On top of the challenges of having grown up in a toxic household since being adopted at age 10, I am a queer person figuring out my gender identity for the first time in my life. Going back to a place where gay people are constantly dismissed and mocked, where I would consistently be misgendered, was not safe. Yet another reason not to give in and return home.
Staying in a city with the most COVID-19 cases in the country felt safer to me than going back there. The psychological trauma of returning home could do me far more damage than the virus. When Barnard sent another, more hostile email urging us to leave, I called my sister, an MIT student. She shared similar sentiments: These schools’ utter dismissal of the challenges that low-income and queer students face suggests that they won’t be sensitive to us when we need extra support. This was made even clearer by the fact that it took me an entire month to get aid from Barnard to survive this semester, while many students still haven’t received a dime from a school that has required them to leave without support.

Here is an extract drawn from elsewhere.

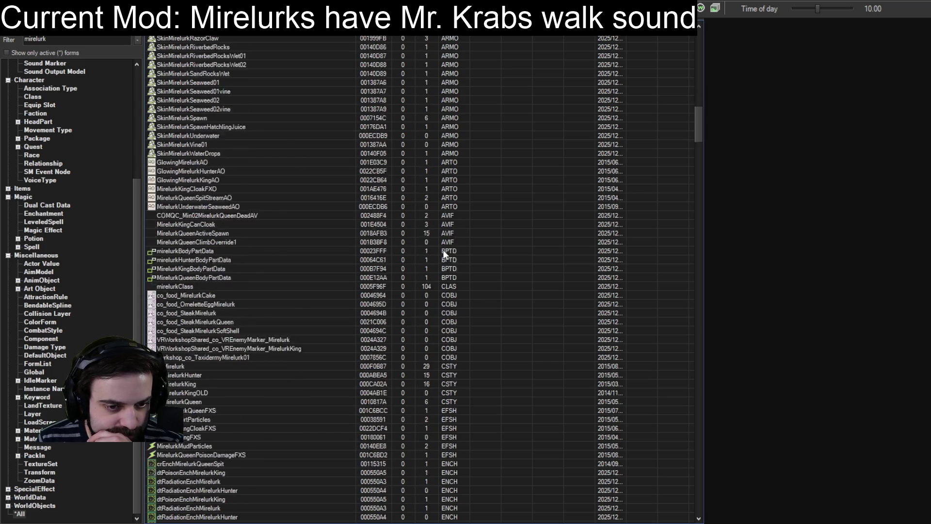
pyautogui.scroll(-20, 442, 262)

I decided not to gamble on the chance of Barnard eventually kicking us out. A friend connected me to a family in Harlem who invited me to stay at their apartment, and that’s where I’ve spent the past month of quarantine. I am deeply grateful for the space I have, but being away from my siblings has been very difficult. My sister is in New England with fellow floormates, and my brother, still in high school, is at home with my parents. I worry for his safety every day.
I feel left out each time students make jokes or memes about being with family—I am all alone here. I’m separated from my siblings and my campus community, but it is better for my survival to be in limbo right now. I am sticking to the decision I made in January.
The decision not to return home at 18 years old because of your queer identity is a difficult one, and the pandemic has exacerbated the challenge of continually recomitting to it. I had to fundraise and hunt for an apartment this summer to avoid ending up at home. This time and energy would have been better spent on schoolwork, and the reality that many of my classmates were able to finish their semester in peace highlights gross inequalities. Fighting for my right to exist off the street is something I knew I would have to do each winter and summer during college, but I didn’t expect it to become so difficult so quickly.
nI am making plans and taking steps to ensure that I will be safe for the next few months at a time, and playing it by ear as situations change. I can only plan so far into the future. For now, I’ll just keep moving forward, staying hopeful that our fights through quarantine will be well worth it when the day finally comes to return to campus.